> Problem requirements
Which lines in the listing below contain the word "Mann"? Show each of those lines in full.
---------- Data supplied ----------
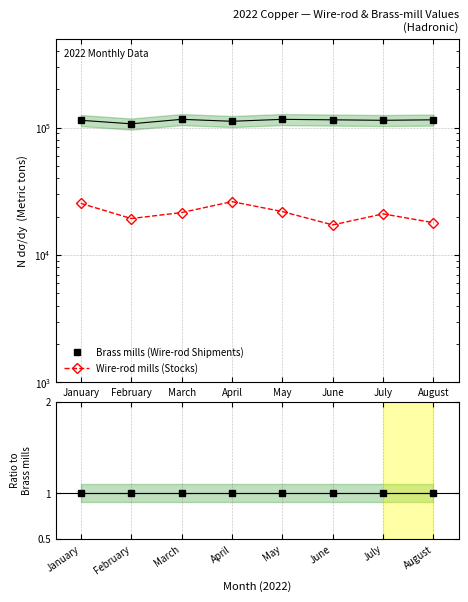

At which category does the chart reach its peak across all series?

January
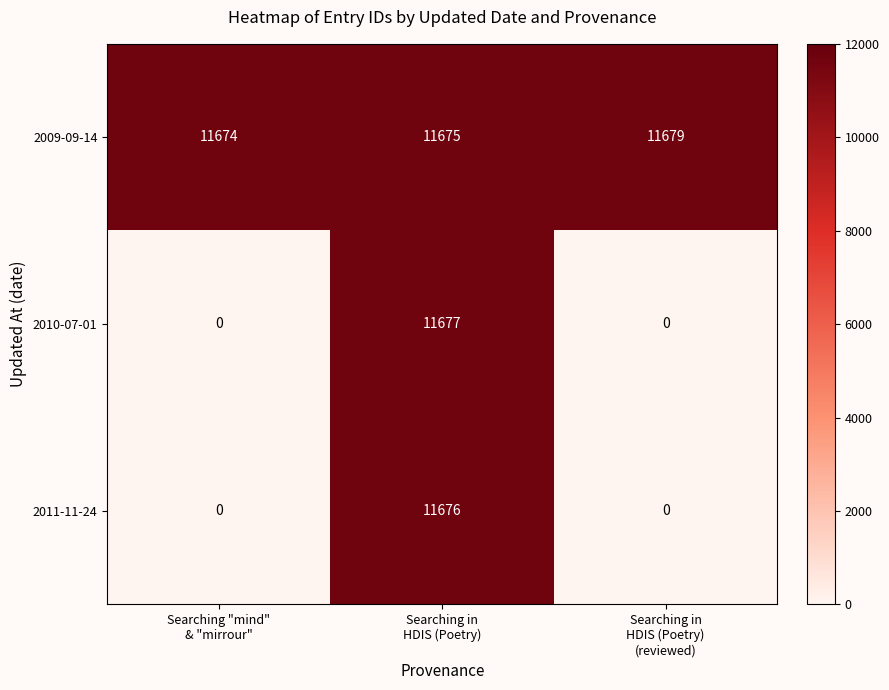

Reading left to right, extract all data points from this chart.

2009-09-14: 11674	11675	11679
2010-07-01: 0	11677	0
2011-11-24: 0	11676	0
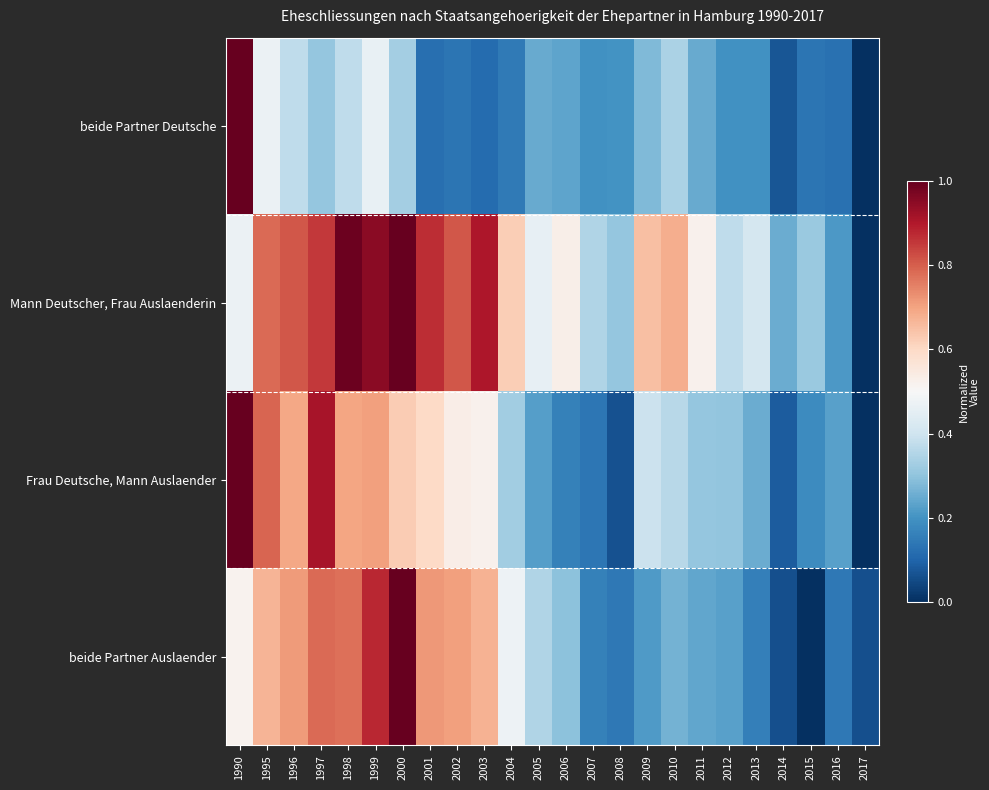

Reading left to right, extract all data points from this chart.

beide Partner Deutsche: 1990=1.0	1995=0.5	1996=0.4	1997=0.3	1998=0.4	1999=0.5	2000=0.3	2001=0.1	2002=0.1	2003=0.1	2004=0.1	2005=0.2	2006=0.2	2007=0.2	2008=0.2	2009=0.3	2010=0.3	2011=0.2	2012=0.2	2013=0.2	2014=0.1	2015=0.1	2016=0.1	2017=0.0
Mann Deutscher, Frau Auslaenderin: 1990=0.5	1995=0.8	1996=0.8	1997=0.9	1998=1.0	1999=1.0	2000=1.0	2001=0.9	2002=0.8	2003=0.9	2004=0.6	2005=0.5	2006=0.5	2007=0.3	2008=0.3	2009=0.7	2010=0.7	2011=0.5	2012=0.4	2013=0.4	2014=0.3	2015=0.3	2016=0.2	2017=0.0
Frau Deutsche, Mann Auslaender: 1990=1.0	1995=0.8	1996=0.7	1997=0.9	1998=0.7	1999=0.7	2000=0.6	2001=0.6	2002=0.5	2003=0.5	2004=0.3	2005=0.2	2006=0.2	2007=0.1	2008=0.1	2009=0.4	2010=0.4	2011=0.3	2012=0.3	2013=0.3	2014=0.1	2015=0.2	2016=0.2	2017=0.0
beide Partner Auslaender: 1990=0.5	1995=0.7	1996=0.7	1997=0.8	1998=0.8	1999=0.9	2000=1.0	2001=0.7	2002=0.7	2003=0.7	2004=0.5	2005=0.3	2006=0.3	2007=0.2	2008=0.1	2009=0.2	2010=0.3	2011=0.2	2012=0.2	2013=0.2	2014=0.1	2015=0.0	2016=0.1	2017=0.1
----------
> Task result
Mann Deutscher, Frau Auslaenderin: 1990=0.5	1995=0.8	1996=0.8	1997=0.9	1998=1.0	1999=1.0	2000=1.0	2001=0.9	2002=0.8	2003=0.9	2004=0.6	2005=0.5	2006=0.5	2007=0.3	2008=0.3	2009=0.7	2010=0.7	2011=0.5	2012=0.4	2013=0.4	2014=0.3	2015=0.3	2016=0.2	2017=0.0
Frau Deutsche, Mann Auslaender: 1990=1.0	1995=0.8	1996=0.7	1997=0.9	1998=0.7	1999=0.7	2000=0.6	2001=0.6	2002=0.5	2003=0.5	2004=0.3	2005=0.2	2006=0.2	2007=0.1	2008=0.1	2009=0.4	2010=0.4	2011=0.3	2012=0.3	2013=0.3	2014=0.1	2015=0.2	2016=0.2	2017=0.0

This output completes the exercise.